## EXCERTO FORNECIDO
_ _ _ _

A presidente da Ribalta Ambição é Tânia Oliveira, 36 anos, a irmã de Marisa, das três a que tem tido um trabalho mais continuado. Está há 15 anos em funções de mediação, atualmente na empresa municipal de habitação Figueira Domus, no âmbito de programa de emprego para a inserção. Diz, meio a brincar meio a sério: "Faço a descodificação da linguagem." É nos bairros sociais que quer trabalhar, também defende o envolvimento na vida política, para lutarem pelos seus direitos.

A associação a que Tânia preside não se dirige exclusivamente à etnia. "Figueira da Foz a sorrir", por exemplo, um projeto de higiene oral que apresentaram à autarquia com boas hipótese de ser implementado, destina-se a todas as crianças carenciadas. Figueira da Foz e Torres Vedras são as autarquias que consideram mais terem feito para a integração da comunidade.

Cheila Ribeiro, 27 anos, está separada e tem um filho, nasceu tinha ela 17 anos. O pai de Cheila é pastor evangélico - 59,1% dos ciganos pertencem à Igreja Evangélica da Filadélfia, segundo o Estudo Nacional sobre as Comunidades Ciganas.

É a mais assertiva das três, brinca que o seu dia tem mais de 24 horas tantas são as coisas que faz, desde miúda. "Não acabei a 4.ª classe, éramos quatro e eu era a mais velha, os meus pais trabalhavam na feira e tinha que haver alguém para tomar conta dos outros." Voltou à escola no ano passado para se ingressar no Ensino Superior nos + de 23. "Eu a e Marisa metemo-nos neste curso empoderar os nossos jovens, para que eles se envolvam na política e lutem pelos seus direitos. Sou a sexta na lista do Bloco de Esquerda para a Freguesia de Tavarede."

Não concorda com a existência dos bairros sociais, nem com os subsídios de subsistência. "Os bairros sociais são uma forma de manter as pessoas fechadas num espaço, não promovem a integração. E o Rendimento de Inserção Social (RSI) é um caramelo que dão aos pobres, somos escravos da pobreza". Palavras duras de Cheila, mas são de alguém que viu as portas de emprego fecharem-se por ser cigana. Tem trabalhado em programas de mediação ou de inserção laboral, atividades temporárias. "Nem numa loja de chineses me aceitaram. Porquê? Fui dona de uma loja, fazia a receção da mercadoria, fecho e abertura da caixa, tudo."

_ _ _ _

## TAREFAS A REALIZAR
1) Responda com base no excerto:
(a) Há quantos anos está Tânia Oliveira em funções de mediação?
(b) Segundo o Estudo Nacional sobre as Comunidades Ciganas, que percentagem dos ciganos pertence à Igreja Evangélica da Filadélfia?
(c) Em que lista é Cheila Ribeiro a sexta?
2) Transcreva do excerto o trecho que começa nas palavras "Cheila Ribeiro, 27" e termina logo após as palavras "as Comunidades Ciganas.".
3) As afirmações seguintes estão de acordo com o excerto? Responda sim ou não a cada uma e cite as palavras do excerto que o decidem.
(a) O projeto "Figueira da Foz a sorrir" destina-se apenas a crianças ciganas.
(b) Cheila Ribeiro concluiu a 4.ª classe.
(c) Cheila Ribeiro não concorda com os subsídios de subsistência.

_ _ _ _

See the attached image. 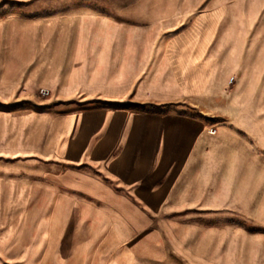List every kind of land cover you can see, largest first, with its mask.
I'll return each instance as SVG.
<instances>
[{
  "label": "crops",
  "instance_id": "crops-1",
  "mask_svg": "<svg viewBox=\"0 0 264 264\" xmlns=\"http://www.w3.org/2000/svg\"><path fill=\"white\" fill-rule=\"evenodd\" d=\"M88 2L29 20L0 264H264V0Z\"/></svg>",
  "mask_w": 264,
  "mask_h": 264
},
{
  "label": "rangeland",
  "instance_id": "rangeland-1",
  "mask_svg": "<svg viewBox=\"0 0 264 264\" xmlns=\"http://www.w3.org/2000/svg\"><path fill=\"white\" fill-rule=\"evenodd\" d=\"M88 1L101 0H0V162L13 158L17 136L20 139L33 118L53 113L62 102L55 88L36 83L46 82V73L43 77L33 76L39 71L31 69V61L41 38L36 27L29 24L30 18L96 7ZM51 4L56 8L45 12ZM18 21L28 22L22 23L25 28L19 26L20 32L16 30ZM60 57L59 54L57 58Z\"/></svg>",
  "mask_w": 264,
  "mask_h": 264
},
{
  "label": "built area",
  "instance_id": "built-area-1",
  "mask_svg": "<svg viewBox=\"0 0 264 264\" xmlns=\"http://www.w3.org/2000/svg\"><path fill=\"white\" fill-rule=\"evenodd\" d=\"M232 82H234V78L231 79V83H232ZM215 133H216L215 130H210V134H211V135H214Z\"/></svg>",
  "mask_w": 264,
  "mask_h": 264
}]
</instances>
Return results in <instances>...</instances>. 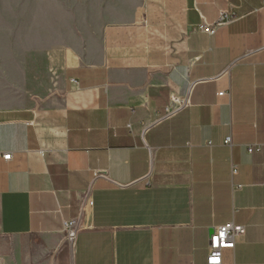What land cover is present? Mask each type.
<instances>
[{"label":"crops","instance_id":"obj_1","mask_svg":"<svg viewBox=\"0 0 264 264\" xmlns=\"http://www.w3.org/2000/svg\"><path fill=\"white\" fill-rule=\"evenodd\" d=\"M70 52L0 107V264H207L229 221L224 264H264V0H127Z\"/></svg>","mask_w":264,"mask_h":264},{"label":"rangeland","instance_id":"obj_2","mask_svg":"<svg viewBox=\"0 0 264 264\" xmlns=\"http://www.w3.org/2000/svg\"><path fill=\"white\" fill-rule=\"evenodd\" d=\"M126 1L0 0V107L51 95L64 66L76 60L70 51L82 49L110 22L119 20Z\"/></svg>","mask_w":264,"mask_h":264},{"label":"built area","instance_id":"obj_3","mask_svg":"<svg viewBox=\"0 0 264 264\" xmlns=\"http://www.w3.org/2000/svg\"><path fill=\"white\" fill-rule=\"evenodd\" d=\"M232 18L227 13H223L221 15V22H229ZM218 25V24H217ZM216 25H209L206 23H202L198 25L197 29L209 34H214L216 31ZM225 94H229L226 91H222L219 93L220 96ZM183 100L179 97L172 98V104L169 107V110L174 108L173 105H182ZM225 144L232 146L233 141L232 137L229 136L225 139ZM263 148V145H249L248 151L250 153H254L256 151H260ZM11 153H5L3 157L5 159H11ZM78 226V220L72 219L65 221V232H66V239L69 242H72L75 235L74 231ZM245 233V226L236 224L233 221H229L223 225H219L213 228V232L210 235V242H209V253L207 264H224V257L226 250L233 249L237 242V238L243 236Z\"/></svg>","mask_w":264,"mask_h":264},{"label":"water","instance_id":"obj_4","mask_svg":"<svg viewBox=\"0 0 264 264\" xmlns=\"http://www.w3.org/2000/svg\"><path fill=\"white\" fill-rule=\"evenodd\" d=\"M102 173H103V174H106V171H102ZM84 204H85V203H83L82 208H83ZM78 227H79V224H78L77 228H76L75 231H74V235L76 234Z\"/></svg>","mask_w":264,"mask_h":264}]
</instances>
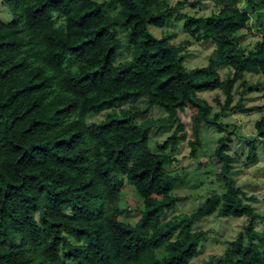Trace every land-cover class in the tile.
<instances>
[{"label":"trees","instance_id":"obj_1","mask_svg":"<svg viewBox=\"0 0 264 264\" xmlns=\"http://www.w3.org/2000/svg\"><path fill=\"white\" fill-rule=\"evenodd\" d=\"M215 1L219 11L188 17L183 27L215 44L226 80L214 65L188 70L172 37L150 32L179 20L184 1L1 0L14 21H0V264H193L204 232L192 225L214 214L249 218L216 264H264L259 214L236 186L229 140L212 156L225 193L179 221L163 219L177 202L167 149L179 138L152 150L150 130L172 127L190 109L196 146L199 127L218 117L199 93L223 91L226 111L245 74L264 77V32L252 50L241 45L264 0H246L243 9L240 0ZM123 46L130 58L119 61ZM139 98L144 108L131 105ZM153 106L167 120H141ZM103 111L99 123L86 122ZM255 131L264 140V116ZM249 147L250 165L257 153ZM125 178L143 199L136 225L122 220Z\"/></svg>","mask_w":264,"mask_h":264},{"label":"rangeland","instance_id":"obj_2","mask_svg":"<svg viewBox=\"0 0 264 264\" xmlns=\"http://www.w3.org/2000/svg\"><path fill=\"white\" fill-rule=\"evenodd\" d=\"M101 4L108 0H94ZM184 1L185 6L178 12L180 19L172 24L156 28L150 27V32L157 36H170L171 44L180 50L184 57V65L188 70L215 66L221 79L226 80L231 73L228 69L215 65L216 46L211 40L198 41L184 30V22L188 17H207L221 8L215 0H173V2ZM194 2V5L192 3ZM246 0H240V8H244ZM0 21L11 23L14 21L13 13L0 0ZM264 32V14L262 17L250 12L249 29L242 31L244 39L242 46L247 51L252 50L261 39ZM125 45L126 35L119 30L118 35ZM119 61L130 58V50L123 46ZM234 98L231 107L224 110L226 95L221 90L204 91L199 96L206 100L211 106L210 118L218 114L214 125L203 122L199 127V143L194 135L190 109L180 113L181 122L176 121L172 127H155L150 130V147L156 149L157 143L166 141L173 135L179 138L167 152L173 159V163L167 166V171L175 178L172 196L177 198L174 208L167 209L163 219L181 220L183 216L198 210L212 194L225 193L224 181L219 178L220 170L212 156L217 146L225 139L228 141V154L235 159L234 179L244 195V199L250 204L254 211L259 214L255 222V229L264 232V140L259 138L255 131V123L264 116V77L251 73L245 74L233 89ZM131 105L144 108L146 101L139 98ZM239 106L243 111L235 109ZM235 107V108H232ZM127 109L122 105L117 111ZM108 111L91 114L86 117V122L99 123ZM168 114L158 106H153L149 112L140 117L141 120H167ZM180 123L182 127H180ZM216 125V126H215ZM184 136L183 139L180 137ZM256 146L257 161L247 164L250 153V144ZM119 205L122 210V220L131 225H136L142 217L144 209L143 199L135 191L134 187L125 178L124 188L121 192ZM249 218L223 217L214 214L192 225L193 231L204 232L199 241V255L193 260V264H216L222 260L229 247V242L236 239L242 232L243 226L247 225ZM263 245V242H259Z\"/></svg>","mask_w":264,"mask_h":264}]
</instances>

_ _ _ _

## RESPOSTAS ESPERADAS
1)
(a) Há 15 anos.
(b) 59,1%.
(c) Na lista do Bloco de Esquerda para a Freguesia de Tavarede.

2)
Cheila Ribeiro, 27 anos, está separada e tem um filho, nasceu tinha ela 17 anos. O pai de Cheila é pastor evangélico - 59,1% dos ciganos pertencem à Igreja Evangélica da Filadélfia, segundo o Estudo Nacional sobre as Comunidades Ciganas.

3)
(a) Não: "destina-se a todas as crianças carenciadas."
(b) Não: "Não acabei a 4.ª classe"
(c) Sim: "Não concorda com a existência dos bairros sociais, nem com os subsídios de subsistência."